A new hospital dedicated to helping injured soldiers will be built in Birmingham, the Ministry of Defence has announced.

Defence Under Secretary Derek Twigg unveiled the plans during a visit to the site of the proposed ward at a new £545 million hospital under construction in the city.

Birmingham New Hospital in Edgbaston is set to open in 2010 and will be a part of the University Hospital Birmingham (UHB) NHS Foundation Trust. The site is currently home to the Queen Elizabeth Hospital.

The Trust manages the QE and Selly Oak Hospitals, where the Royal Centre for Defence Medicine (RCDM) is based. RCDM is set to relocate to the new hospital in the first phase of its opening.

Speaking from the building site, Mr Twigg described the new ward as a “magnificent addition” to existing defence medicine services.

“We are immensely grateful for all that our defence medical staff do,” he said. “What I’d like to say is how magnificent the NHS has been in making sure our injured service personnel receive first class care and our staff have the training they need when they go to Afghanistan and Iraq to save life and limb.

“We are grateful for the care and attention given by the NHS staff. This partnership with the NHS has been crucial to us. This ward will be a magnificent addition to the services we already have.

‘‘The key thing is that it will be a more defined military ward, because of the way the hospital has been designed.  It’s very important for our military patients to be treated together. They like to be kept together because of the military ethos.”

The Birmingham New Hospital will have a capacity of 1,213 beds – the same number as the Queen Elizabeth and Selly Oak hospitals combined.

The 30-bed military ward will feature physiotherapy facilities, gym equipment and a communal day room. Chief executive of the University Hospital Birmingham NHS Foundation Trust Julie Moore, said: “We have been very pleased with the partnership with the MoD.

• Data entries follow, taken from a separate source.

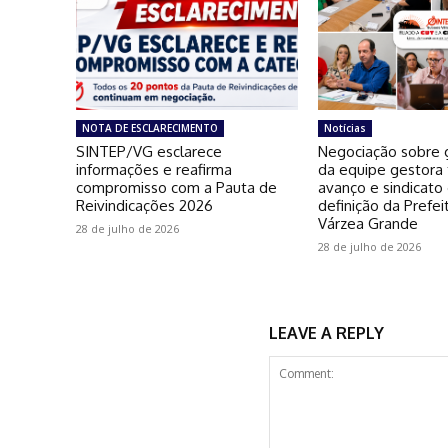
NOTA DE ESCLARECIMENTO
Notícias
SINTEP/VG esclarece
Negociação sobre g
informações e reafirma
da equipe gestora
compromisso com a Pauta de
avanço e sindicato
Reivindicações 2026
definição da Prefei
Várzea Grande
28 de julho de 2026
28 de julho de 2026
LEAVE A REPLY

“Our soldiers deserve the best in care and our medical staff have been delivering that. Most of all, it is going to be fantastic for our patients.”

In the military-managed ward at Selly Oak Hospital, military personnel are treated alongside civilian patients.

On the new ward, beds will be arranged in single en-suite rooms or four-bed rooms, making it easier to maintain an exclusively military room.
A UHB spokesman said: “There may be times when there is an exceptional demand for beds and some of the beds on the ward are used for civilians but that will be the exception rather than the rule.’’

Asked about the viability of a military-only hospital, Mr Twigg said: “We don’t have enough military patients to sustain a military hospital.

‘‘At any one time we wouldn’t have enough patients to fill more than two wards, therefore we couldn’t give the military medics the range of training they need in order to go to Iraq and Afghanistan.”